One of the most mountainous regions in the world that is rich with mines of gold, emerald and strategically important minerals, and is known for its extraordinary scenic beauty, diversity and ancient communities and languages, Gilgit-Baltistan is largely an underdeveloped region.
It’s home to K-2, the second tallest mountain in the world. Tourism remains restricted by many factors, including military hostility, though the region has some of the ancient Buddhist sculptures and rock edicts. It is also home to an old Shia community, which often finds itself subjected to persecution in Pakistan’s urban centres. At present, a Governor and an elected Chief Minister rule the region, which is divided into Gilgit, Skardu, Diamer, Astore, Ghanche, Ghizer and Hunza-Nagar.
The region is known for high altitude dams because of both local and Islamabad-driven initiatives. Mountain streams and rivers are often harvested for local community needs. The tradition of building dams and bunds dates back to the reign of Balti King Ali Sher Khan Anchan of 1580-1624, who built the famous bund at Satpara Lake, which helps in watering Skardu. The water-rich region’s biggest hydroelectricity project is the Diamer-Bhasha dam, which was launched in July 2020.

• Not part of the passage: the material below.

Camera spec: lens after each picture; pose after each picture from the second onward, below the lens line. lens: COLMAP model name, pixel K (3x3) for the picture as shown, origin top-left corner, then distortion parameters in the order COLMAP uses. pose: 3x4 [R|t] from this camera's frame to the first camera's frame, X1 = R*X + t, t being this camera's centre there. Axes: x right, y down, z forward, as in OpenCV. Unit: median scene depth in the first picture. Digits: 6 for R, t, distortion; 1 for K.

Following Pakistan’s announcement of holding the legislative election in Gilgit-Baltistan, India reiterated its territorial sovereignty over the region with the Ministry of External Affairs stating that the Pakistani move to change the status of the region will “have no legal basis whatsoever”. India has consistently opposed Pakistan’s activities in Gilgit-Baltistan. It also opposed the announcement of the commencement of the Diamer-Bhasha dam in July. There have been local and international concerns as reports suggest priceless Buddhist heritage will be lost once the dam is built.
India has objected to the use of Gilgit-Baltistan to build and operate the China Pakistan Economic Corridor (CPEC), which cuts through the region before heading to the Arabian Sea coastline of Balochistan’s Gwadar port.

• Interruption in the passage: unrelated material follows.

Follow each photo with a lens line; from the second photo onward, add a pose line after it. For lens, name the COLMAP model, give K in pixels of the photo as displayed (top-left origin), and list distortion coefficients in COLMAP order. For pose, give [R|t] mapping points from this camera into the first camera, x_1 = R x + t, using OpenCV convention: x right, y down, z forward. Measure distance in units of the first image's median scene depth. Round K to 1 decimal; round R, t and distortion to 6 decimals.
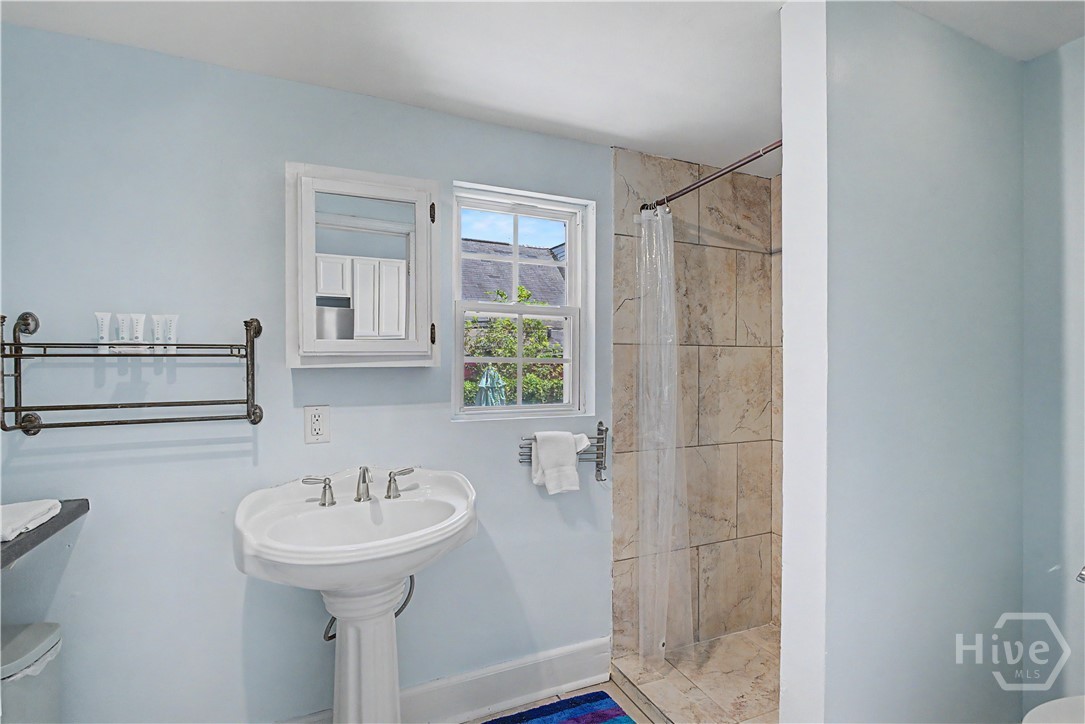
lens RADIAL K [[497.6, 0, 538.3], [0, 497.6, 365.4], [0, 0, 1]] dist [-0.008616, 0.000602]
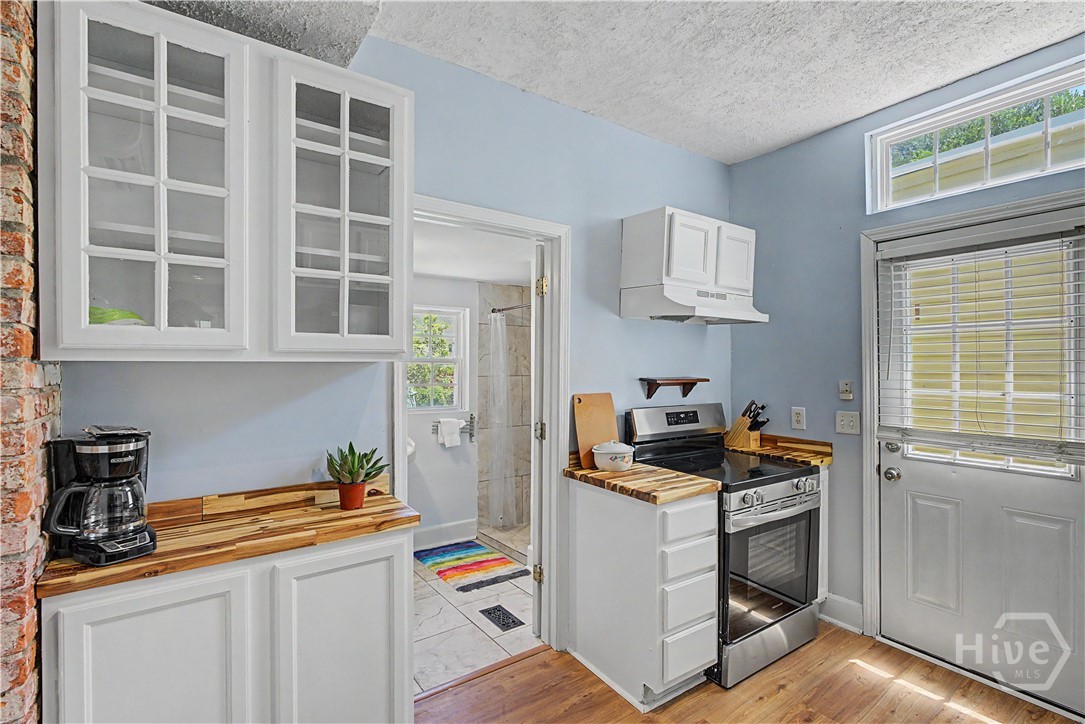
lens RADIAL K [[497.6, 0, 538.3], [0, 497.6, 365.4], [0, 0, 1]] dist [-0.008616, 0.000602]
pose [[0.981689, 0.001790, 0.190484, 0.001983], [-0.000390, 0.999973, -0.007388, -0.078959], [-0.190492, 0.007179, 0.981663, -1.161699]]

Gilgit-Baltistan in recent years has witnessed sporadic protests against Islamabad. The protests were fuelled by loss of land and livelihood of the locals to mega projects that are being championed by Pakistan and its international partners like China. There is a growing feeling that full statehood will help the locals fight their battles inside Pakistan on an equal basis. On the other hand there is a widespread feeling that Pakistan, under pressure from China, is firming up its control over Gilgit-Baltistan, eventually creating conditions for the declaration of the Line of Control (LoC) in Kashmir as the International Border.
Beginning with the August 5, 2019 decision by India to withdraw the special status of Jammu and Kashmir, a number of developments have taken place on both sides of the Line of Control. Senior leaders like Defence Minister Rajnath Singh declared that the decision will pave the way for reclaiming Pakistan-occupied Kashmir (including Gilgit-Baltistan). India launched a new political map last November, which showed the Gilgit-Baltistan region as part of the new Union Territory of Ladakh. In response, Pakistan laid claim to Ladakh and the whole of Jammu and Kashmir in its map. An election and full statehood for Gilgit-Baltistan will likely infuriate India, which will perceive it as a step to deny reclaiming PoK ever in the future.
Gilgit-Baltistan is important for Pakistan as it is the gateway for the CPEC. But for India, the region represents the continuity with the past of Jammu and Kashmir, which included Gilgit-Baltistan at the time of Partition of 1947. Significantly, the ongoing stand-off with China at the Line of Actual Control in Eastern Ladakh has a Gilgit-Baltistan connection as the Darbuk-Shyok-DBO road of India is viewed as a tactical roadway to access the Karakoram Pass, which provides China crucial access to Gilgit-Baltistan and Pakistan.
Full statehood for the region may give Pakistan a political and legal upper hand and strengthen China’s position in the region, but Gilgit-Baltistan will continue to remain one of the hotspots in the tense India-Pakistan relations.